Each man picked a champion to face off against, and each fought him for over a hundred rounds, till the sun was beginning to slant towards the western horizon. And though the demon champions were not unworthy of the title, tirelessly giving battle with the highest order of bravery, fortitude and elasticity, they all finally met their match in With-Heaven and his sworn brothers and were resting on the dirt. Seeing as three of his champions had been slain, Loves-Danger sent three more champions into the field--no less perfected warriors than the previous--but when the one who had been grappling with With-Heaven was slain by the latter, he himself brought out his greatsword and went forward. He sparred with With-Heaven for a hundred and sixty rounds. Halfway through Tiger-God and Green-Steppe killed the champions they were fighting and, having no one else to fight, joined With-Heaven against Loves-Danger. Even with his greatsword--made of dark steel, three feet in width and two fathoms in length--and his endless arsenal of conjurations, he was beginning to waver, being he was one against three, so with a wave of his hand he summoned a crowd of eminent and highly cultivated demons who had been standing at the ready to support him. The youth of the three warriors bloomed with glory and with beauty, and the power of Heaven was on their side, but their foes were monstrous beings who already had centuries of cultivation under their belts--they fell, not more than a few minutes before the sun set. Tiger-God was in his eighteenth year; Green-Steppe his seventeenth; and With-Heaven, who was the last to fall, was in his sixteenth.

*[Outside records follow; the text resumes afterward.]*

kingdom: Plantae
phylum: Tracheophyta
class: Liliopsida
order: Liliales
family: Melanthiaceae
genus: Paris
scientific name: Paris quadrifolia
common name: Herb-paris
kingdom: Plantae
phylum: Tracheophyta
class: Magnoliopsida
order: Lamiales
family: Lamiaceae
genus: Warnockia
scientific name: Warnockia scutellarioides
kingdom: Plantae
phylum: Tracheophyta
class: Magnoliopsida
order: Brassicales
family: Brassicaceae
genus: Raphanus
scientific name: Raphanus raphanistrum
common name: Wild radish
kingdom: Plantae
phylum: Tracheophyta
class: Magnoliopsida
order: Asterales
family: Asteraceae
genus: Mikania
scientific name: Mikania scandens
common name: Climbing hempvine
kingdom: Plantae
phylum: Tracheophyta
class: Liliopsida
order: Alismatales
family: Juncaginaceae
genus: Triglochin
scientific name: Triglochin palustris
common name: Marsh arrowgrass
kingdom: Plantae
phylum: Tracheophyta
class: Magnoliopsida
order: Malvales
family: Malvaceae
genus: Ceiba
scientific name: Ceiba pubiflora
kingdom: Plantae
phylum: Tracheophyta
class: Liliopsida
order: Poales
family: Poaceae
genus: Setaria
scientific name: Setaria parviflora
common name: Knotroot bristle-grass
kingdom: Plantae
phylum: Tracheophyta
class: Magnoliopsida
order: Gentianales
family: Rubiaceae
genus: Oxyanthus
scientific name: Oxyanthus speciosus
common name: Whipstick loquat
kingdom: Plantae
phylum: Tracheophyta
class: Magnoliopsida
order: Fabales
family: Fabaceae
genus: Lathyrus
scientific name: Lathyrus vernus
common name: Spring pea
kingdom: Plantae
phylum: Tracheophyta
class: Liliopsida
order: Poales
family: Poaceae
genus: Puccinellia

After they were killed, the demon king Loves-Danger had their bodies buried where they had fallen, and confiscated their weapons: With-Heaven's Shadowbrand, Tiger-God's dagger-ax and Green-Steppe's longbow. It was the custom of that tribe to destroy the captured weapons of fallen enemies, out of a belief they held that the spirit of a fallen foe's weapon would return to avenge its slain master, but when Loves-Danger tried to destroy them, he could not, for they turned out to be by some mysterious quality, indestructible. So instead he had them sealed in metal crates and sunken to the bottom of the nearby Stony River.